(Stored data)
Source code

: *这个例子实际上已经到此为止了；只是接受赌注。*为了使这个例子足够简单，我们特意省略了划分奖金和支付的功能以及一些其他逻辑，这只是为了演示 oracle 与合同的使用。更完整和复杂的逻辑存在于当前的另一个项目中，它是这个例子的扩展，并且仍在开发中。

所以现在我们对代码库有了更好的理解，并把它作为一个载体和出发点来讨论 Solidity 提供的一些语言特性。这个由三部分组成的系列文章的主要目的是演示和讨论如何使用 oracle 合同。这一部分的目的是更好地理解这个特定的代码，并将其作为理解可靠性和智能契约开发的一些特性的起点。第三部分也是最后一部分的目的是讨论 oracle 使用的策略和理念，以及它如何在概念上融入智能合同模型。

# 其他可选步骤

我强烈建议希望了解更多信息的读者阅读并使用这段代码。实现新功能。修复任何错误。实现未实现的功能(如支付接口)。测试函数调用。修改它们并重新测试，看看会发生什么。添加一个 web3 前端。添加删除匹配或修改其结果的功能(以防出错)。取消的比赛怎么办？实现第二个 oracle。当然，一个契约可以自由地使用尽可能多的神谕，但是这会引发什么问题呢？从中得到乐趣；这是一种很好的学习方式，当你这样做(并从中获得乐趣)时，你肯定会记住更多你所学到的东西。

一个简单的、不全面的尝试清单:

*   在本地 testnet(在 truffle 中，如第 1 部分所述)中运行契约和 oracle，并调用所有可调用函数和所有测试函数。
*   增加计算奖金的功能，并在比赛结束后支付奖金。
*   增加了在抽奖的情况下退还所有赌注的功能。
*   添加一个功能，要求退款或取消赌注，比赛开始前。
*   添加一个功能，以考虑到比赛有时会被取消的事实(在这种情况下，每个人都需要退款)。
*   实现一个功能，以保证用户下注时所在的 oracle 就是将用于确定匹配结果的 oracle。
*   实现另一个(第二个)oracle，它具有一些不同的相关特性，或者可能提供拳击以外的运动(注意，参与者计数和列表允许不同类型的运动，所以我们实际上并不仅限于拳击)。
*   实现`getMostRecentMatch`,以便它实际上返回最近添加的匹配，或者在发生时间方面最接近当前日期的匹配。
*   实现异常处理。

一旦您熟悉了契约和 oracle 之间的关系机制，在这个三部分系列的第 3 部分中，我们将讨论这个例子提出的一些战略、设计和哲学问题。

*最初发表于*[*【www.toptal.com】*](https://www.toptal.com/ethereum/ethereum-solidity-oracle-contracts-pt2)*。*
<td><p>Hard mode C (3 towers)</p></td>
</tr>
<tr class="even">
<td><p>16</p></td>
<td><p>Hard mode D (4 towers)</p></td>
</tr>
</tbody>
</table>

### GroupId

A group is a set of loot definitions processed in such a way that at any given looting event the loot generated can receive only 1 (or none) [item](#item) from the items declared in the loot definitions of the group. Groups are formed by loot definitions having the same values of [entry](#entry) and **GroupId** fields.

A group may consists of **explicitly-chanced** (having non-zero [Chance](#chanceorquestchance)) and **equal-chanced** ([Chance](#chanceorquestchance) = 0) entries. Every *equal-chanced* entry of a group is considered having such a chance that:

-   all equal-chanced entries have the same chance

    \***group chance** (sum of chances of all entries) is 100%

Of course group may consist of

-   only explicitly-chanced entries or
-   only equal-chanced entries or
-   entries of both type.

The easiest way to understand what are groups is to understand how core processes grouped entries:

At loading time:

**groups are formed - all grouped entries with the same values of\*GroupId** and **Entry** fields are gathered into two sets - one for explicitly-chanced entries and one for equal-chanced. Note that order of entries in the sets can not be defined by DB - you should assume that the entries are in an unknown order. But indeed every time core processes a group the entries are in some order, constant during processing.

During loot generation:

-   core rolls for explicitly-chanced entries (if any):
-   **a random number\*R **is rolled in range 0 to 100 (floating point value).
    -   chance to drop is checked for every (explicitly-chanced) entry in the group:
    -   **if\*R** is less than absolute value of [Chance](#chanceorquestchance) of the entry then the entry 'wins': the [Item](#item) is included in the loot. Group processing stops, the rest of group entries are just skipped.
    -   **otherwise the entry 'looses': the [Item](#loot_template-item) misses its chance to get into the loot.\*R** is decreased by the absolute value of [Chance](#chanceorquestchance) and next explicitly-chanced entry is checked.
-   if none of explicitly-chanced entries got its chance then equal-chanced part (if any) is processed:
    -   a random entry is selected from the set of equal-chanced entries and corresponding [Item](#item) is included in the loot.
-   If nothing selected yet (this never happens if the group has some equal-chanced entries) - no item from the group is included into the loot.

The task -> Every line in the data that holds the string "into" should be copied.

Output of the task ->
**groups are formed - all grouped entries with the same values of\*GroupId** and **Entry** fields are gathered into two sets - one for explicitly-chanced entries and one for equal-chanced. Note that order of entries in the sets can not be defined by DB - you should assume that the entries are in an unknown order. But indeed every time core processes a group the entries are in some order, constant during processing.
    -   **otherwise the entry 'looses': the [Item](#loot_template-item) misses its chance to get into the loot.\*R** is decreased by the absolute value of [Chance](#chanceorquestchance) and next explicitly-chanced entry is checked.
-   If nothing selected yet (this never happens if the group has some equal-chanced entries) - no item from the group is included into the loot.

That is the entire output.